Alexis Cortot Université de Lille, CHU Lille, Service de Pneumologie et Oncologie Thoracique, Centre National de la Recherche Scientifique,
INSERM, Institut Pasteur de Lille, UMR9020-UMR-S 1277-Canther, Lille
Si les liens entre pollution et cancer restent encore complexes et mal élucidés, une étude parue dans la revue Nature en 2023 a marqué une étape importante. Où en est-on aujourd’hui de la compréhension de ces phénomènes ? Et quels enseignements en tirer pour prévenir la maladie, tant en termes de santé publique que de comportements individuels ?
L’imputabilité de la pollution dans la survenue du cancer du poumon est une idée qui a émergé dans les années 1950, à une époque où l’incidence du cancer du poumon explosait parallèlement à l’essor industriel massif de l’après-guerre. C’est d’ailleurs Sir Richard Doll qui fut l’un des premiers à avancer cette hypothèse, dans l’introduction d’un article publié dans le British Medical Journal en 1950, resté fameux pour avoir révélé pour la première fois le lien entre le cancer du poumon et un autre facteur environnemental majeur, le tabac1. Il faudra attendre quelques décennies supplémentaires et la réalisation d’études épidémiologiques de très grande envergure pour confirmer l’intuition de Sir Doll et mettre en évidence l’association entre pollution et cancer du poumon. Nous abordons ici quelques questions clés à ce sujet, en évoquant notamment la parution d’un article majeur dans la revue Nature l’année dernière.
La pollution augmente-t-elle le risque de cancer du poumon ?

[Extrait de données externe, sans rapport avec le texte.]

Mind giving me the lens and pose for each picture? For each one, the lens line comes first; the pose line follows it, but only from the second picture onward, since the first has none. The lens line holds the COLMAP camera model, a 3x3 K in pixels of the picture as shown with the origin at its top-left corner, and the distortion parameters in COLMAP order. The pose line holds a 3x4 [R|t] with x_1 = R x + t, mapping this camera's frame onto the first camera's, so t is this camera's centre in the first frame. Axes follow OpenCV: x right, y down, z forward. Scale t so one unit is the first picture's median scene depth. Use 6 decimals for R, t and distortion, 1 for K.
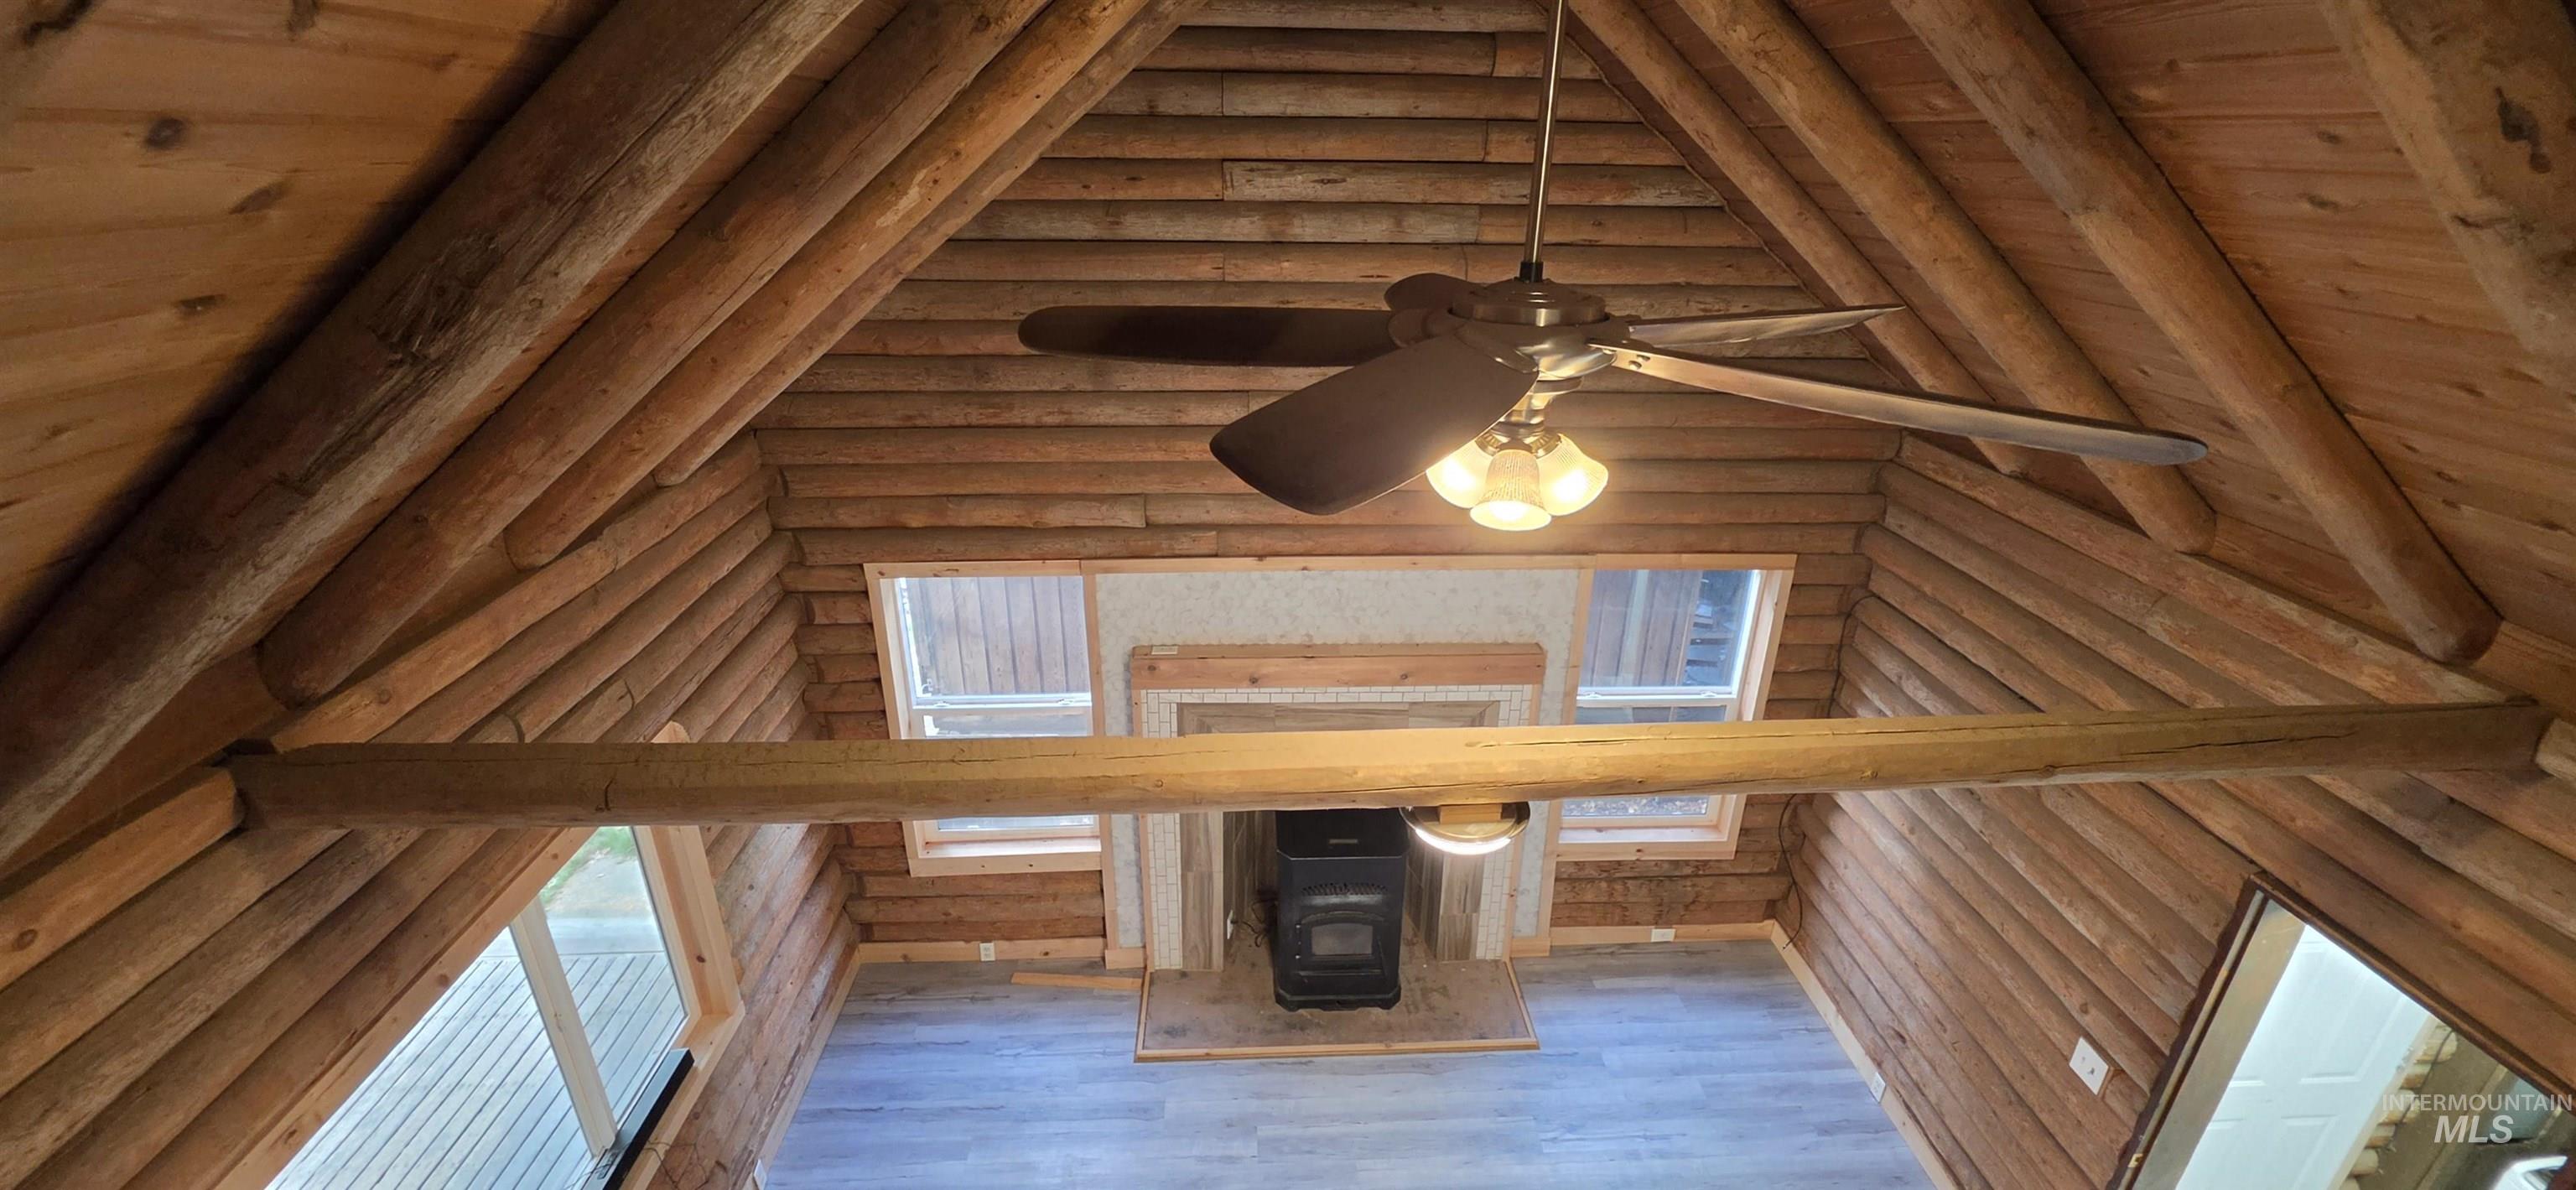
lens RADIAL K [[1031.9, 0, 1303.3], [0, 1031.9, 580.9], [0, 0, 1]] dist [-0.003497, 0.000527]
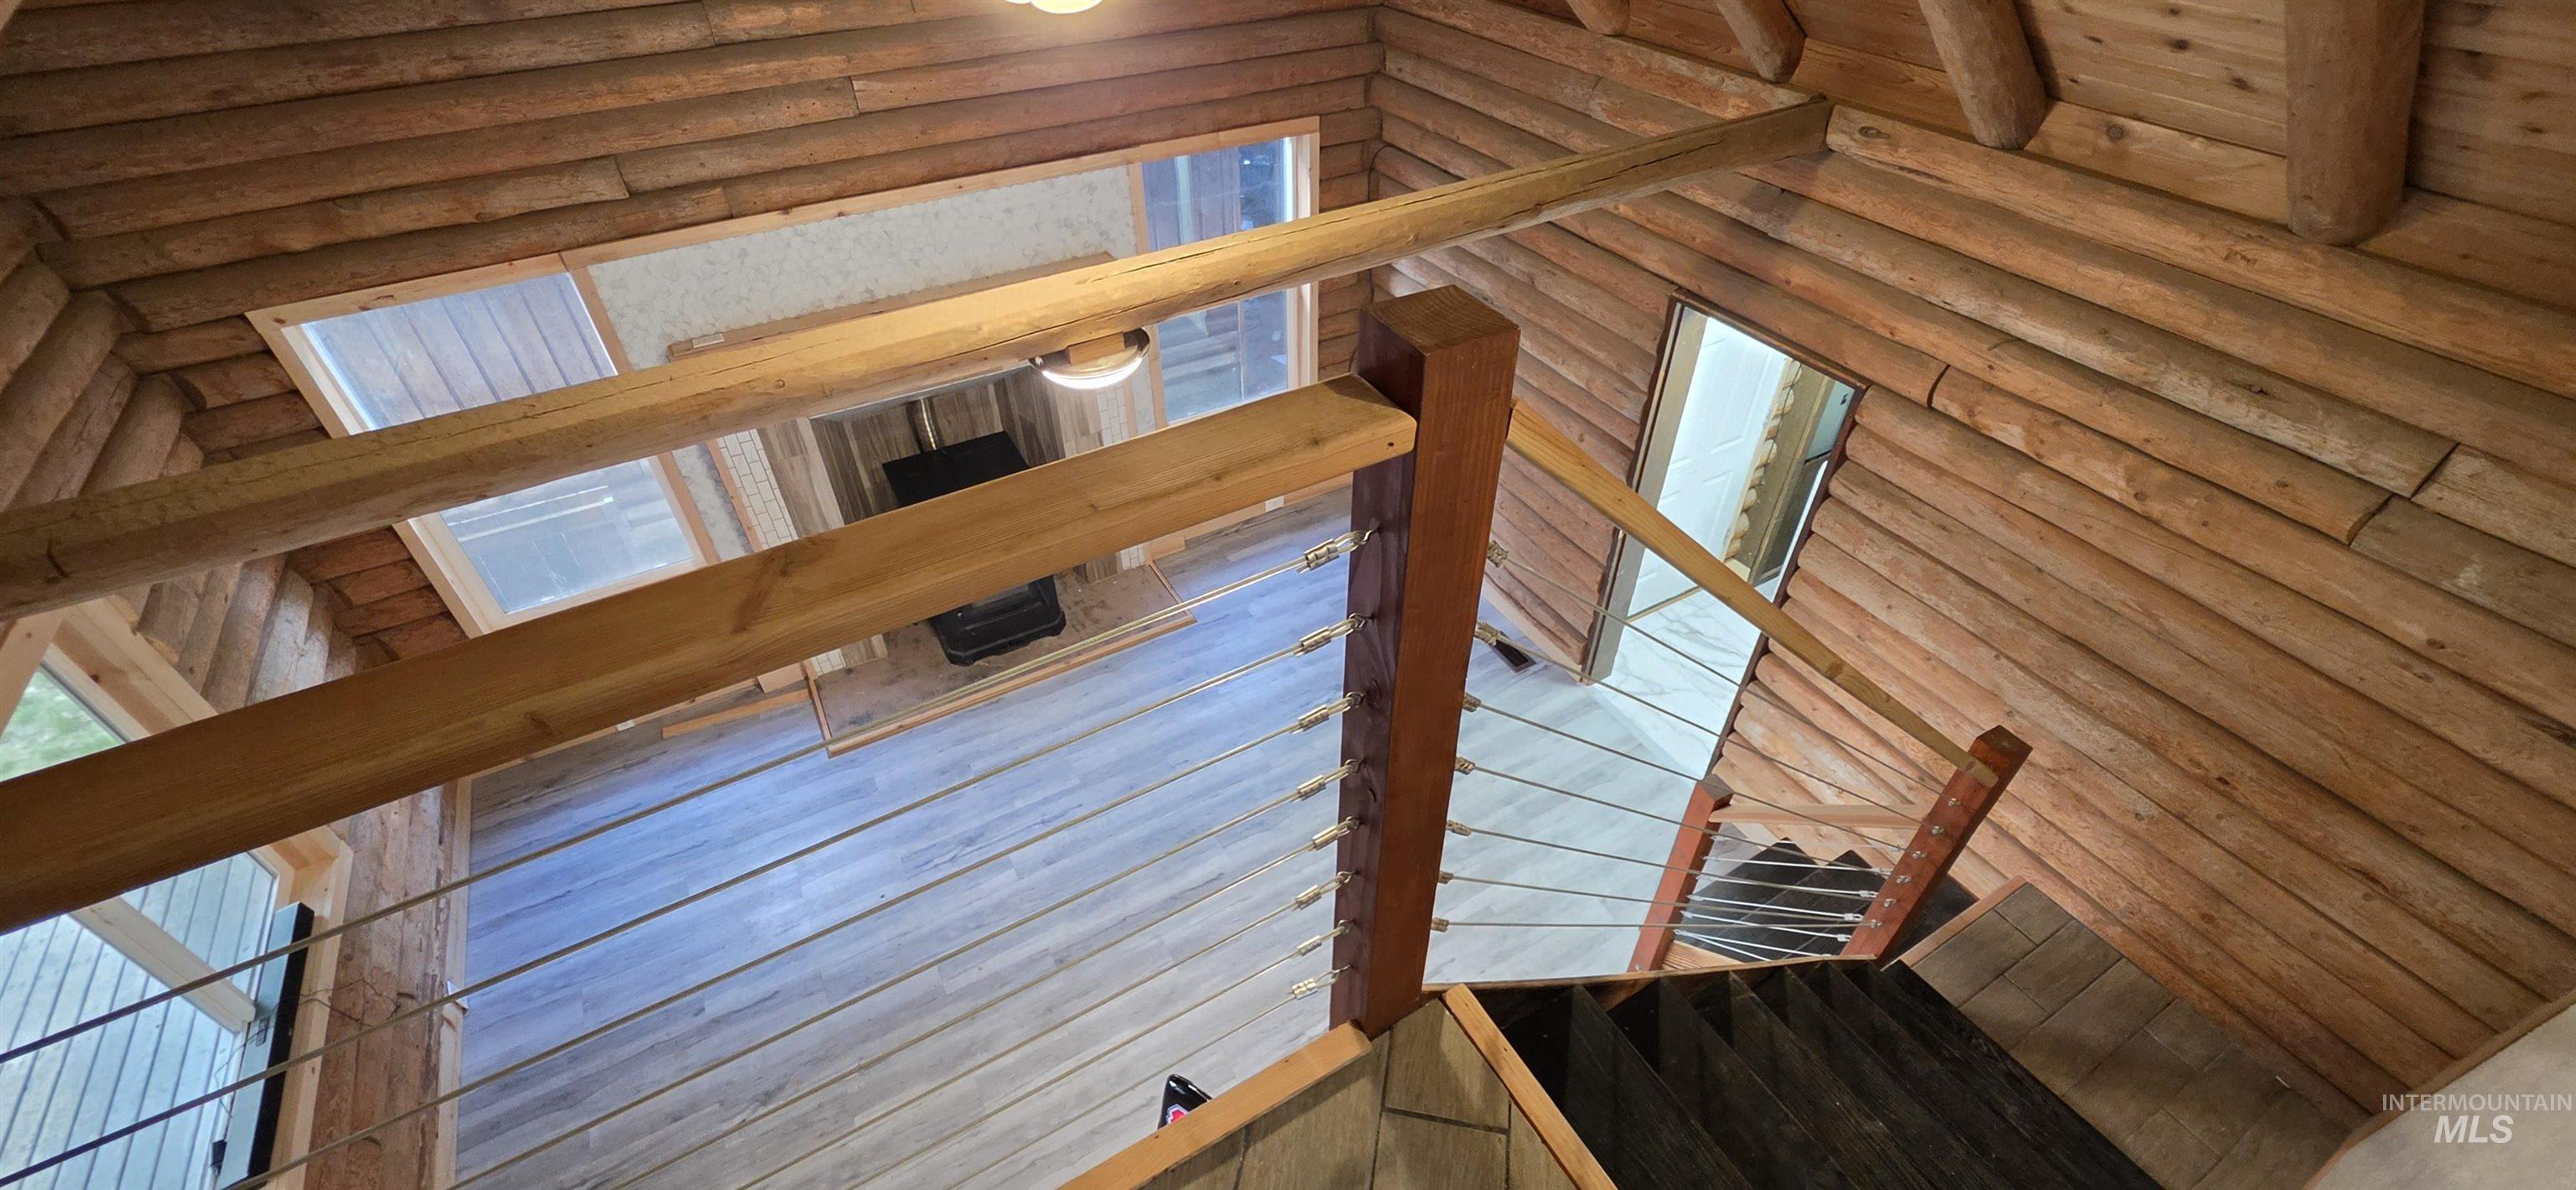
lens RADIAL K [[1031.9, 0, 1289.5], [0, 1031.9, 586.7], [0, 0, 1]] dist [-0.003497, 0.000527]
pose [[0.896420, -0.302769, 0.323670, -0.038017], [0.191713, 0.923325, 0.332742, 0.065698], [-0.399596, -0.236225, 0.885732, -0.039506]]
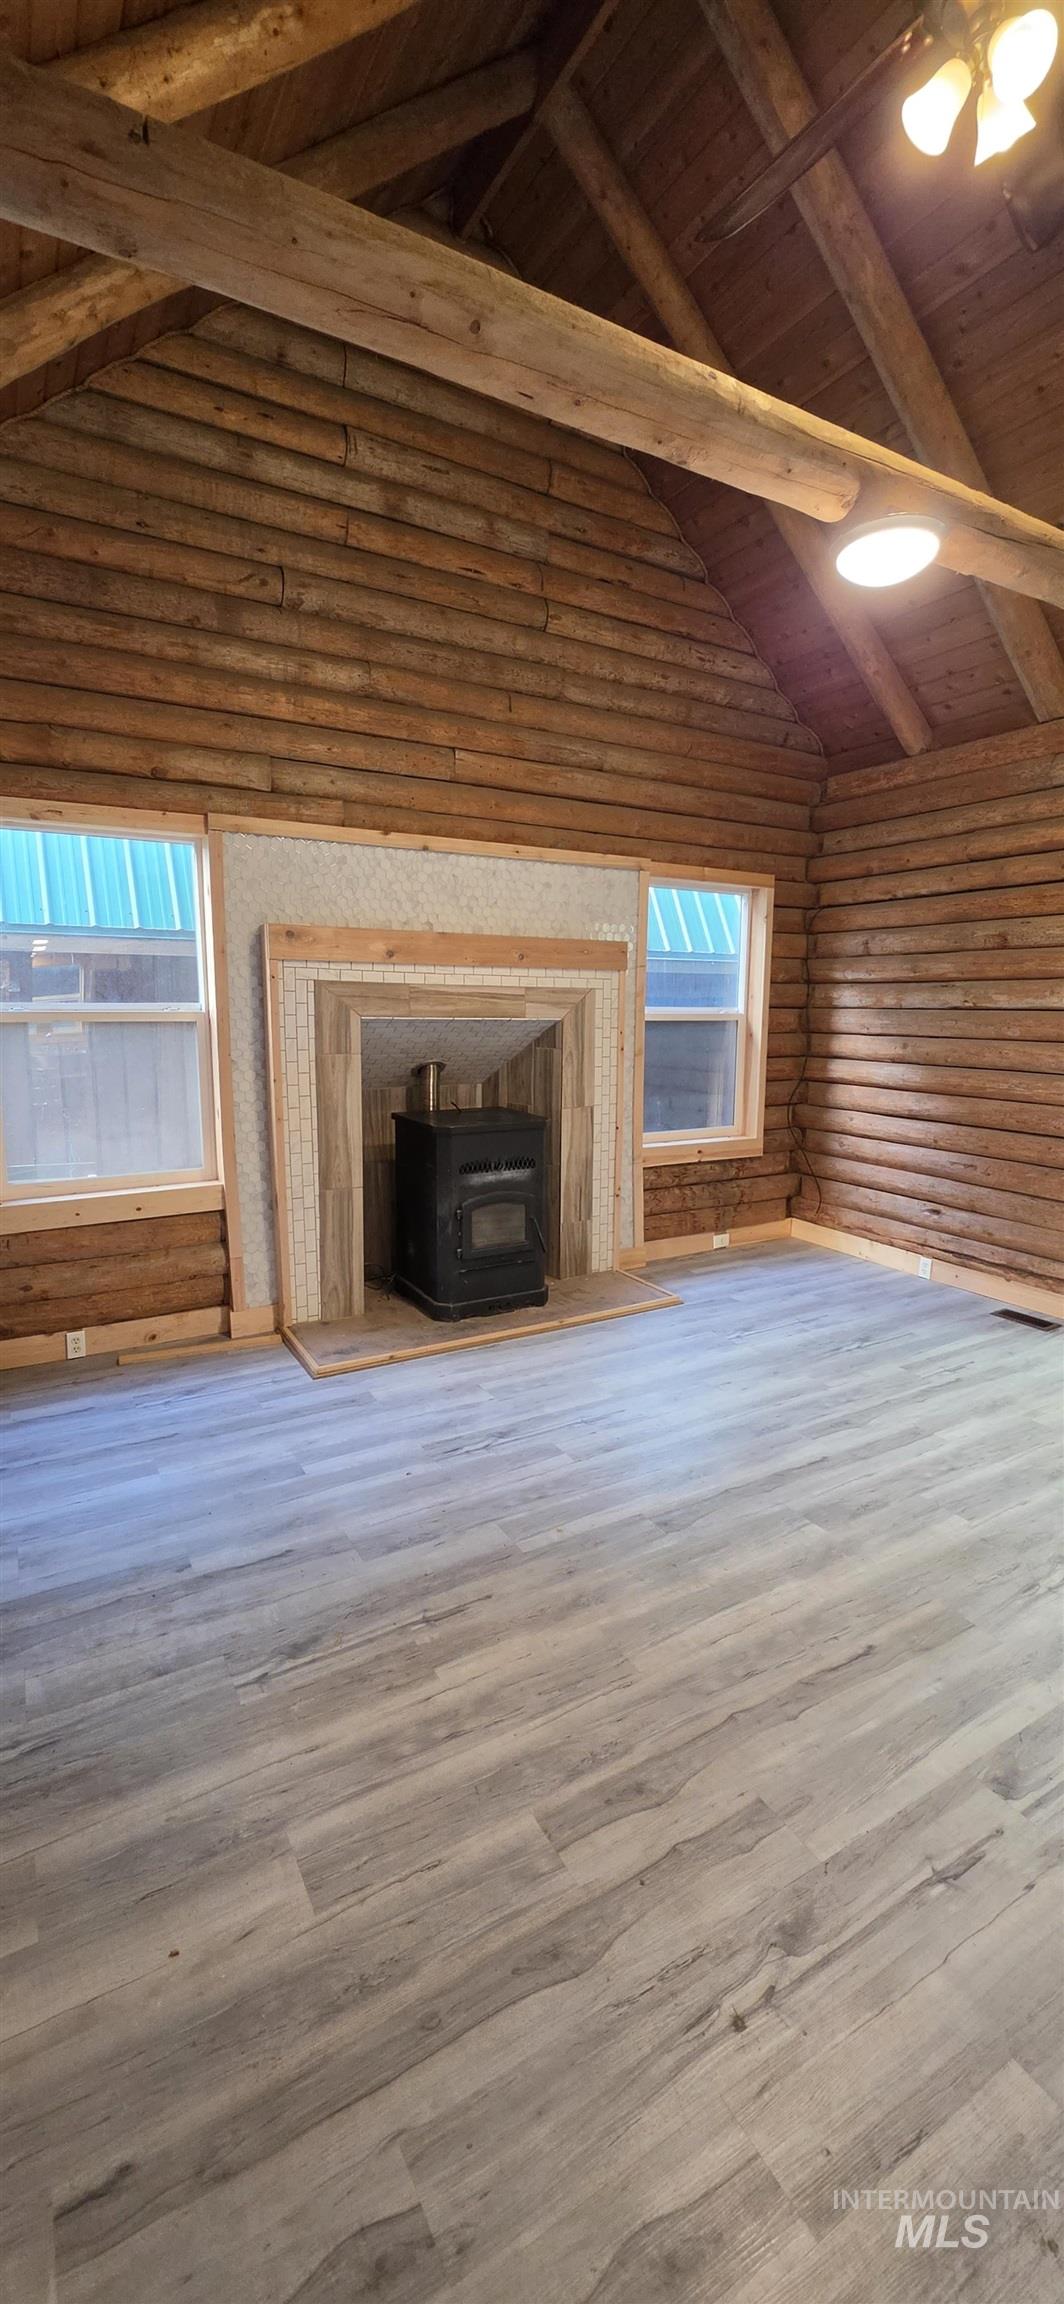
lens RADIAL K [[922.9, 0, 538.8], [0, 922.9, 1169.1], [0, 0, 1]] dist [-0.003497, 0.000527]
pose [[0.884975, -0.086055, 0.457618, -0.361013], [0.185012, 0.966853, -0.175972, 0.500296], [-0.427306, 0.240395, 0.871562, 0.210273]]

Oui, incontestablement. Le Centre International de Recherche sur le Cancer a classé en 2013 la pollution de l’air en agent carcinogène de groupe 1 — cancérogène certain pour l’homme — considérant que les preuves étaient suffisantes pour affirmer que la pollution de l’air provoque la survenue de cancers du poumon. Les matières particulaires (particulate matter, PM) ont également été classées dans ce groupe. Cette décision arrive comme l’aboutissement d’une série d’études épidémiologiques et biologiques ayant petit à petit démontré ce lien. Deux très larges études, ESCAPE et CPS-II, sont notamment à mentionner.